Life, even from when we are in the womb, unfolds under a permanent environment of negotiations. The tips on negotiation that I chose correspond to situations in which negotiating was de rigueur.
When I was just starting out in my professional life, I once attended a business meeting in the office of a good banker friend. As the night before he had been to a wonderful party, that day he had what we Venezuelans call a “mouse” and the gringos call a “hangover”, that is, a headache and general malaise as a result of staying up late and drinking. To hide the ravages of the party on my eyes, I put on some sunglasses and went to my engagement. Once the meeting was over, my friend waited for the other guests to leave and, in a fatherly tone, he told me: “Alfredo, never wear sunglasses in a business meeting again. People like to intuit in the look of their interlocutor, his intentions; remember that the eyes are the mirror of the soul». From that early period of my life until now I have been accumulating this type of experiences that have helped me to develop opportune negotiation techniques.

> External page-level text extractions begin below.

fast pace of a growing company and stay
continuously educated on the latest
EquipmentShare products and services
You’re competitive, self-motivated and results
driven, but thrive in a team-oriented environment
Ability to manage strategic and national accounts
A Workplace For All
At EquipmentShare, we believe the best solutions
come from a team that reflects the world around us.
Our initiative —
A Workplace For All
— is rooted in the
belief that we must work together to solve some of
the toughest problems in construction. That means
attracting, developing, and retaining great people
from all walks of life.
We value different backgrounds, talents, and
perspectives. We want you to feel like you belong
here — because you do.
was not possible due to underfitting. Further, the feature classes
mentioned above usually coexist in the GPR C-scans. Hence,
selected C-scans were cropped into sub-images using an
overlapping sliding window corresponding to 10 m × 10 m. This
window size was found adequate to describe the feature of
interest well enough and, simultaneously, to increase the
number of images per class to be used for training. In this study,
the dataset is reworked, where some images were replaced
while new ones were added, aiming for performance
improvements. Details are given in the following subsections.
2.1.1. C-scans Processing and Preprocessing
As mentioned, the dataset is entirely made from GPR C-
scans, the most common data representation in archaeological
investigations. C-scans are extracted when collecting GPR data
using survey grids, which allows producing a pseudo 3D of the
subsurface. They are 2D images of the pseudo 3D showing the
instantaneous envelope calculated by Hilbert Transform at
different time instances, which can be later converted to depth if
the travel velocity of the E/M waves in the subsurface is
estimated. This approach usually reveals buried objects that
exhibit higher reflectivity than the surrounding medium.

And it is that to be a good negotiator it is enough to be observant and have a good dose of common sense, the "least common of the senses". I knew of a case in which the vice president of a major computer company witnessed the moment in which the President of a corporation proceeded to award him a lucrative equipment supply contract. At the precise moment of the signing, the supplier's representative, who was standing behind the contracting party's chair, made a mocking sign to one of his teammates who was sitting in front of the desk. To his bad luck, the top executive displayed on his desk a framed photograph of his family group that served him on this occasion to capture the reflection of the comical gesture. The businessman's reaction was immediate and forceful: he refused to sign the contract and broke relations with the supplier company. The moral of this story is that when we are negotiating we should not be "kicking" under the table or elbowing or winking at our colleagues because that could hurt the susceptibility of the counterpart.

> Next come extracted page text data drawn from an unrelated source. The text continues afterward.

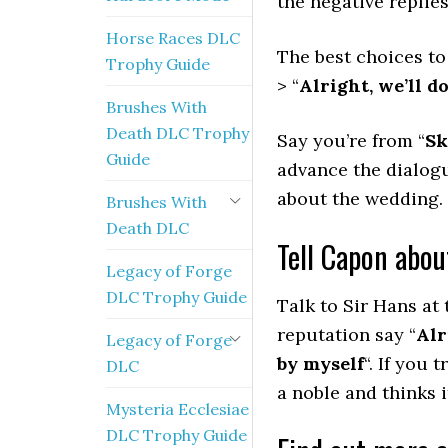
the negative replie
Horse Races DLC
The best choices to
Trophy Guide
> “
Alright, we’ll do
Brushes With
Death DLC Trophy
Say you’re from “
Sk
Guide
advance the dialogu
about the wedding.
Brushes With
Death DLC
Tell Capon abou
Legacy of Forge
DLC Trophy Guide
Talk to Sir Hans at 
reputation say “
Alr
Legacy of Forge
by myself
“. If you 
DLC
a noble and thinks i
Mysteria Ecclesiae
DLC Trophy Guide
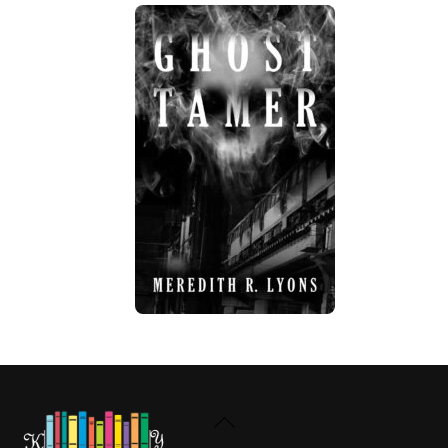
Back
To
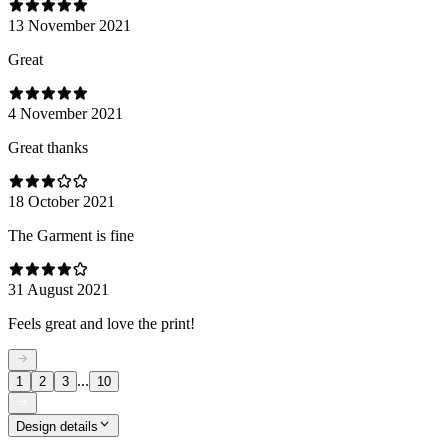
13 November 2021
Great
4 November 2021
Great thanks
18 October 2021
The Garment is fine
31 August 2021
Feels great and love the print!
...
1
2
3
10
Design details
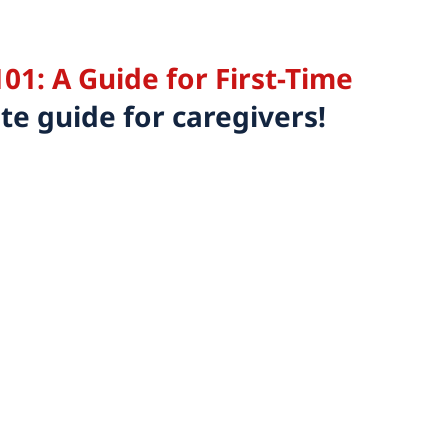
01: A Guide for First-Time
e guide for caregivers!
Email this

On another occasion it happened to me that, arriving at the building in which I had been summoned for a meeting, I observed a lady when a pile of folders fell to the floor and sheets of paper began to fly in all directions. Risking being late for my meeting, I patiently helped the lady retrieve every last page. What would not be my surprise when I discovered that my meeting was, precisely, with this grateful lady. The contract, of course, I closed in the midst of an atmosphere of good humor and camaraderie. And, although this is not a negotiation technique but a show of civility that yielded its opportune fruits, a moral is derived from here "Do good and do not look at who".
To conclude this recount, I will tell you the anecdote of when a neighbor entrusted me with the sensitive task of acting as his divorce attorney. The writ of demand had been consigned by the wife in angry terms and evidenced resentment and disappointment for the sacred bond. That, seen from the cold perspective of Law, promised to be a trial where "the blood would reach the river." At stake was the mental health of two beautiful children and a significant amount of wealth, which had occurred within the marriage. With the start of the trial, an arduous negotiation process began between the spouses in which I was the husband's representative. The positions, on paper, seemed irreconcilable but noticing the hesitation of my client and neighbor I realized that despite the scorn he still loved his wife. This forced me to make a “u” turn on my intentions of seeking patrimonial advantages for my client and opting to act as a marriage counselor in a process in which the deep and underlying mutual love that this couple professed facilitated a happy outcome. After this sentimental storm, a new offspring joined the strengthened home. Moral: "Appearances are deceiving."
In future installments we will continue to talk about these refreshing and useful topics.
And let us not forget that "a man is rich in proportion to the things he can throw away." (Henry D. Thoreau.)